Will cleaner shrimp try to pick it off, ( read this on a FB page , so it MUST be true) lol? I have a Royal Gramma with a huge one over an eye in QT , I want him out of there so I can get some inverts going in qt, would I be safe putting him in my sump?
 
Will cleaner shrimp try to pick it off, ( read this on a FB page , so it MUST be true) lol? I have a Royal Gramma with a huge one over an eye in QT , I want him out of there so I can get some inverts going in qt, would I be safe putting him in my sump?

Assuming the gramma has been through QT already, then lympho shouldn't keep you from putting him in the display. It's not a deadly virus, just a virus. The cleaner shrimp might try, but I doubt he will be a whole lot of help.
 
The cleaner shrimp might try, but I doubt he will be a whole lot of help.

Some will eat it off, some pull it off, some just ignore it. The ones that pull it off can sometimes be the worst, as they aren't too gentle and will often pull part of the fin off with the nodule. :eek: Then you have to worry about a potential infection. o_O
 
Anything else that normally starts at the tip of the fins like this does?
I have a new captive bred Hippo that I think may have the start of this. Or I hope at least. I saw a bad case of this on a copper band at the store, though it was in a different tank.

If a white dot or a couple white dots show up on the absolute tip of a fin, is this the most likely cause? Assuming the fish is acting completely normal otherwise and hasn't even approached the cleaner shrimp in the tank...
 
Anything else that normally starts at the tip of the fins like this does?
I have a new captive bred Hippo that I think may have the start of this.
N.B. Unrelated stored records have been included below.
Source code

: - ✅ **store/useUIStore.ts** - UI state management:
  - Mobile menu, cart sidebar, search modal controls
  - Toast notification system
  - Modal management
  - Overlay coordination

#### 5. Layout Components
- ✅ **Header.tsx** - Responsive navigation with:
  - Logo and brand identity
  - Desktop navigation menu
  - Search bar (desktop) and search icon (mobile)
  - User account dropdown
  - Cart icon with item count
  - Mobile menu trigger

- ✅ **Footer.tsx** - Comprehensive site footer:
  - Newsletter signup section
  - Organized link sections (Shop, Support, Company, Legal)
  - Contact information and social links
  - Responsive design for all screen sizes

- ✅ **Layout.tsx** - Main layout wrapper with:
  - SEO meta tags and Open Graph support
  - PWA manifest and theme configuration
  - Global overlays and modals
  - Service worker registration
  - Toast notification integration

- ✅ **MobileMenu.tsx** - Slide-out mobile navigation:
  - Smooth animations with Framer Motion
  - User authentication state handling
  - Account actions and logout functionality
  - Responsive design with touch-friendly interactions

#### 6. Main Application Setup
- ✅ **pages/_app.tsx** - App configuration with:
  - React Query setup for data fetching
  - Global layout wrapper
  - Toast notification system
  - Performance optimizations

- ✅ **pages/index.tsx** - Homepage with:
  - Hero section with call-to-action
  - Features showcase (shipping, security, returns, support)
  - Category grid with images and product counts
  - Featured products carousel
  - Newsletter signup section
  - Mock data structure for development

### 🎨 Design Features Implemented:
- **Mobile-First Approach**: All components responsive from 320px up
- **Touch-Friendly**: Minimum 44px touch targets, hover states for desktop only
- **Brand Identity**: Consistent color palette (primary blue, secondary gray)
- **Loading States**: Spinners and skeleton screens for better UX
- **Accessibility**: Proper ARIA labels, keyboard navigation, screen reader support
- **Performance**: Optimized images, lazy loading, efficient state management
Or I hope at least. I saw a bad case of this on a copper band at the store, though it was in a different tank.

If a white dot or a couple white dots show up on the absolute tip of a fin, is this the most likely cause? Assuming the fish is acting completely normal otherwise and hasn't even approached the cleaner shrimp in the tank...

The best way to know if it is Lympho or Ich is to wait a week or so and if it drops off before then - it's likely ich... if it gets larger then it is likely lympho.